§ **Directions**
Write out again the lines from the one with "shopping_cart" up to and including the one with "GT Cabrio fahren", leaving the pictures out of your answer.

§ **Information**

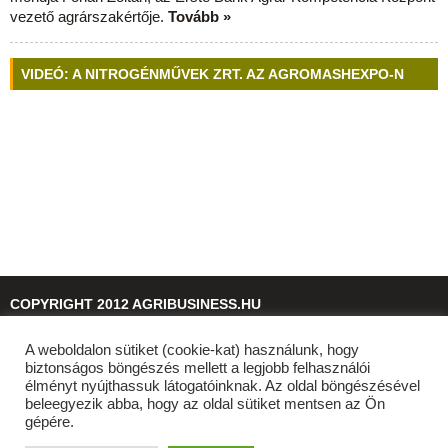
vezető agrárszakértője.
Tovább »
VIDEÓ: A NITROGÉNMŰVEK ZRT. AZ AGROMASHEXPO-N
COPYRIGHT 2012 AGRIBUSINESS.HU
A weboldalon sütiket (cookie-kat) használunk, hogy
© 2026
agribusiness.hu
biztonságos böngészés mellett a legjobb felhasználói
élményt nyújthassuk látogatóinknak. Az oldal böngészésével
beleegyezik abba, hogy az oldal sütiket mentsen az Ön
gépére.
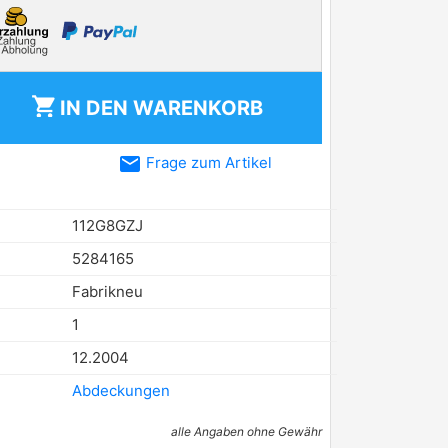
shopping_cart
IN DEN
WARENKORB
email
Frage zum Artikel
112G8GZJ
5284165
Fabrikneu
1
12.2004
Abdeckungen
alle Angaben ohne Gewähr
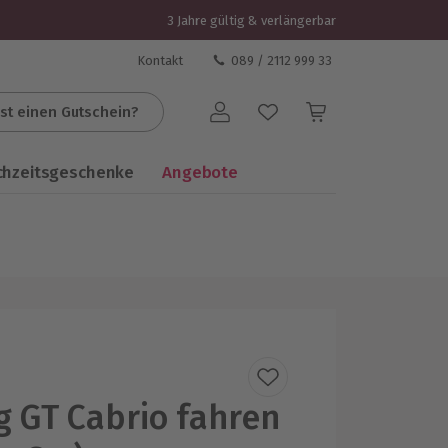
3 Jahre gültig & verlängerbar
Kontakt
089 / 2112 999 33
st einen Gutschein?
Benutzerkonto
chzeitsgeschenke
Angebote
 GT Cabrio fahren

...

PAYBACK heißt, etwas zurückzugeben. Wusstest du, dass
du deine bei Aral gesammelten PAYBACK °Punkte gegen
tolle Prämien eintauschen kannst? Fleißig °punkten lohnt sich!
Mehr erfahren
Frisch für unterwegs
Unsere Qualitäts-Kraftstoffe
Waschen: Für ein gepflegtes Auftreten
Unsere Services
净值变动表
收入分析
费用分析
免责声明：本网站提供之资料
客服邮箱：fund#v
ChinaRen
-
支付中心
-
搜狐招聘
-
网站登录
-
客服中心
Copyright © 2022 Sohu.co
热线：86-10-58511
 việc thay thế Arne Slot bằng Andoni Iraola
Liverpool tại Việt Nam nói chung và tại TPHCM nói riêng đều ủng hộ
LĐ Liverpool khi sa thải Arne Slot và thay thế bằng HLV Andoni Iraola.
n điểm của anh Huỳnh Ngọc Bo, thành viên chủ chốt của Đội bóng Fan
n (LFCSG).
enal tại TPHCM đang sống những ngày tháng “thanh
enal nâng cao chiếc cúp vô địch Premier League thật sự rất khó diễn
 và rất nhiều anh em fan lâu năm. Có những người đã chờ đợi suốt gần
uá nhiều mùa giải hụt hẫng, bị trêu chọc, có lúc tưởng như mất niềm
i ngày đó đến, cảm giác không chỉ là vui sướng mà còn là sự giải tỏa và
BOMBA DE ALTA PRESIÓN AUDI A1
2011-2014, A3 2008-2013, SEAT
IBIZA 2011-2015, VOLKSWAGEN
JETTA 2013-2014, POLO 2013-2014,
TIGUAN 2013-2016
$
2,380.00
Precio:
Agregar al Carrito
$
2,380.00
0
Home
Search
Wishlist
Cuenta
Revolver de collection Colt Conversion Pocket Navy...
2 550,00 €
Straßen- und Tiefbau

* * *

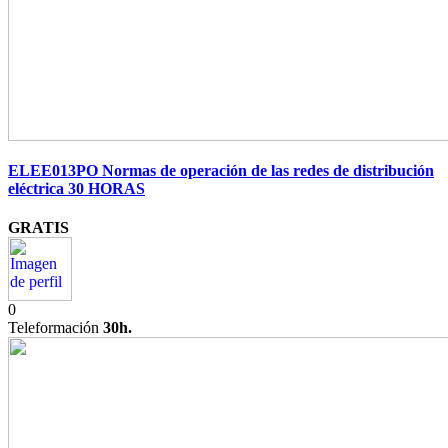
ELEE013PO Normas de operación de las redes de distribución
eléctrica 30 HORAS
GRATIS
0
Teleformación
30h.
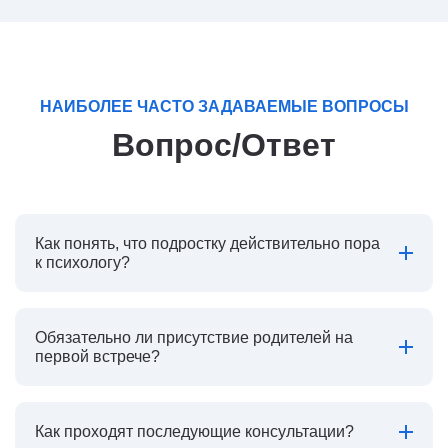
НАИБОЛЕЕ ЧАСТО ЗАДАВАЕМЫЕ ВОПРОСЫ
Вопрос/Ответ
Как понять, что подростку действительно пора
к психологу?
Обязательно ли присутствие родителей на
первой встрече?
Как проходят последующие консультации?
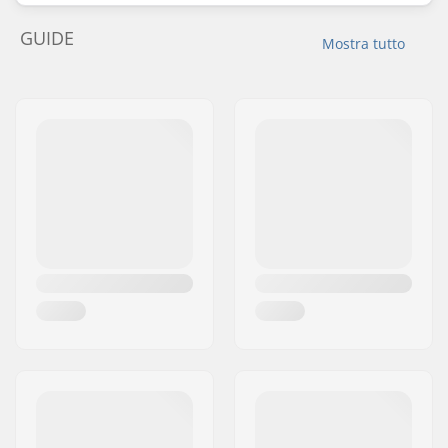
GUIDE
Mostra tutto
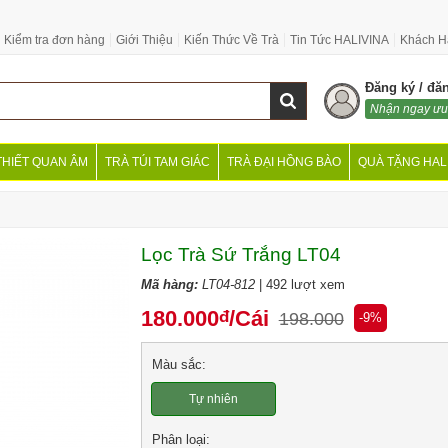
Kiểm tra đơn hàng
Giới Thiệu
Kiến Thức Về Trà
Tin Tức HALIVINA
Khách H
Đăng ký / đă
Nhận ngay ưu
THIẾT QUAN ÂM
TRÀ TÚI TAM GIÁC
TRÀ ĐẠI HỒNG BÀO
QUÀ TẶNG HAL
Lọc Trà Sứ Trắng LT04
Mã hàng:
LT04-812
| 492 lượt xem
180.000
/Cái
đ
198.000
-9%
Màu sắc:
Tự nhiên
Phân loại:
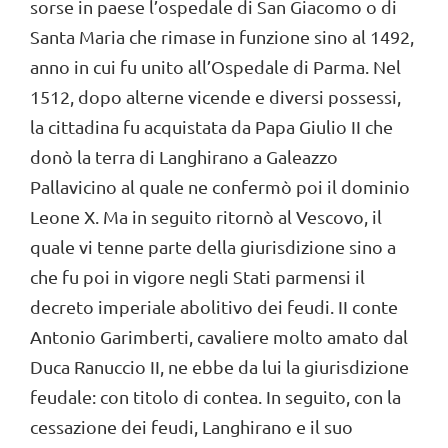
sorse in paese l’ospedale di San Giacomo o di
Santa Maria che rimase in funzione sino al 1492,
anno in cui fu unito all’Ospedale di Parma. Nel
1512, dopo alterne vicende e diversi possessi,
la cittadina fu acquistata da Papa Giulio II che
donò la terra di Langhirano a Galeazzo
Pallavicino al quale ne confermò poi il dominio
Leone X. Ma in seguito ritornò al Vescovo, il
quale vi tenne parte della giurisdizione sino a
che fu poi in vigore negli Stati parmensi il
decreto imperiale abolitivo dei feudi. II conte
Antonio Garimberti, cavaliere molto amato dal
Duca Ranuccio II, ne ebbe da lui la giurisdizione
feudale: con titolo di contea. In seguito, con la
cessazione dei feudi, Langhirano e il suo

§ **Task answer**
shopping_cart
IN DEN
WARENKORB
email
Frage zum Artikel
112G8GZJ
5284165
Fabrikneu
1
12.2004
Abdeckungen
alle Angaben ohne Gewähr
3 Jahre gültig & verlängerbar
Kontakt
089 / 2112 999 33
st einen Gutschein?
Benutzerkonto
chzeitsgeschenke
Angebote
 GT Cabrio fahren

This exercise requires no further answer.